– Кто дал вам право рисковать его жизнью? И вообще, кто дал вам право принимать подобные решения? А если бы вы врезались в товарняк? Что тогда? – преувеличивал степень опасности Сидорин.
– Магистраль была перекрыта, и ни каких товарняков не было, – начал пререкаться машинист.
– Это вы так решили? Вы кто тут? Начальник станции? Вам все позволено? Наплевали на запрет дежурного по станции и угробили государственную технику? Да здесь уголовным делом попахивает, – разошелся Василий Григорьевич.
– Василий Григорьевич, здесь не совсем все так, как говорит Анатолий Данилович, – попытался заступиться за машиниста дежурный по станции.
– Он ведь все-таки людей спас, а вы на него кричите.
– А вы его защищаете? Кому не нравится железная дорога, пусть переходит в МЧС. Я никого не держу. Здесь порядок определяю я. Кто-то должен нести ответственность за причиненный вред, – не успокаивался Сидорин, при этом, не желая слушать ни какие слова в оправдание.
– Я и понесу, – не уходил от ответственности Фролов.
– Конечно, понесете. Только не думайте, что вам удастся просто улизнуть на пенсию. Тепловоз для станции выделило депо, и я несу ответственность за его сохранность. Коль вы, наплевав на все инструкции, сами приняли такое решение, то ремонт тепловоза будет осуществляться за ваш счет, и пока не погасите всю сумму, то ни о какой пенсии разговора не будет. Я немедленно сообщу обо всем начальнику локомотивного депо, – поставил жесткие условия начальник станции. О том, что старший брат Василия Григорьевича во всем потакает начальнику станции, знали практически все, и эта угроза имела под собой реальную почву. На железной дороге работала целая династия Сидориных и коль они что-то решили, то обязательно добьются своего. Начальник станции для порядка накричал и на рабочих, возившихся с пожарным рукавом и, получив от этого некоторую разрядку, последовал в здание станции.
– Зачем ты взял все на себя? Решение принимал я, значит и ответственность делить пополам, – продолжил разговор дежурный по станции.
– У тебя дети малые Иванович, а мои уже выросли. Тебе семью кормить, – без всяких возмущений произнес машинист.
– Но тут и ежу понятно, что без меня и диспетчера, у тебя бы ничего не получилось. Сидорин не дурак и все поймет.
– Он и так все понял. Только ему не нужна твоя кровь. Ну, выгонят тебя и Клавку, а где найти таких специалистов? Они что, на дороге валяются? Со мной все проще. Я ведь и так скоро бы ушел. А здесь Григорьевич показал свою власть и, расправившись со мной, отобьет у вас всякую охоту проявлять инициативу или обсуждать его приказы. Это не просто наказание, а показательная порка. Смотрите и бойтесь, – смотрел глубже в корень проблемы Анатолий Данилович.
– Но ведь, так нельзя! Ты же людей спасал, а на тебя за это начет повесят. Когда ты за этот тепловоз рассчитаешься? Он, что, не человек что ли? – не понимал Костырев, такого бездушия своего руководителя.

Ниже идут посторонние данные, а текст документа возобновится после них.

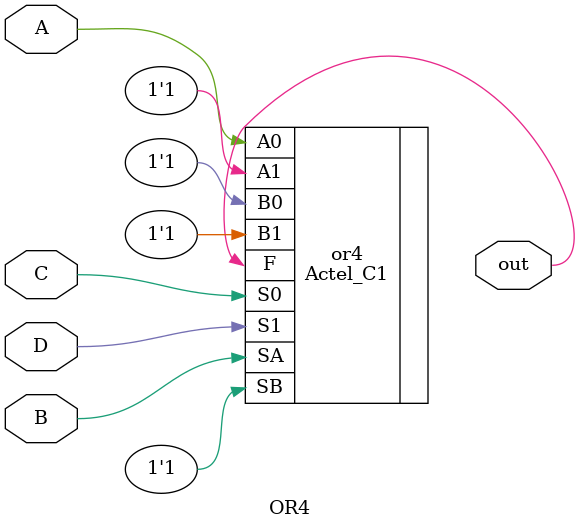
<source format=v>
module OR4 (input A, B, C, D, output out);

    Actel_C1 or4(.A0(A), .A1(1'b1), .SA(B), .B0(1'b1), .B1(1'b1), .SB(1'b1), .S0(C), .S1(D), .F(out));


endmodule
</source>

– Может, стоит пожаловаться в высшую инстанцию? – предложил Иванович вариант решения проблемы.
– Сидорин чистой воды чиновник. Ты думаешь, в управлении дороги не такие сидят? Ты же знаешь, как прислушиваются к мнению семейства. Я голову склонять перед ними не собираюсь. Вину возьму всю на себя. Еще чего доброго и Сашку моего сюда приплетут. Ему карьеру портить не дам. Я виноват и точка. Выплачу когда-нибудь за этот тепловоз. Только он думает, что теперь я помалкивать стану? Как – бы, не так, – не сдавался Фролов.
Глава 2
Елену Лучину, из состояния сна, вывел настойчивый звонок телефона. Она посмотрела на часы, висевшие на стене спальни. Пять утра. Кто бы это мог быть в такую рань? Кому она понадобилась? – потянулась женщина к телефону. Звонил ее шеф.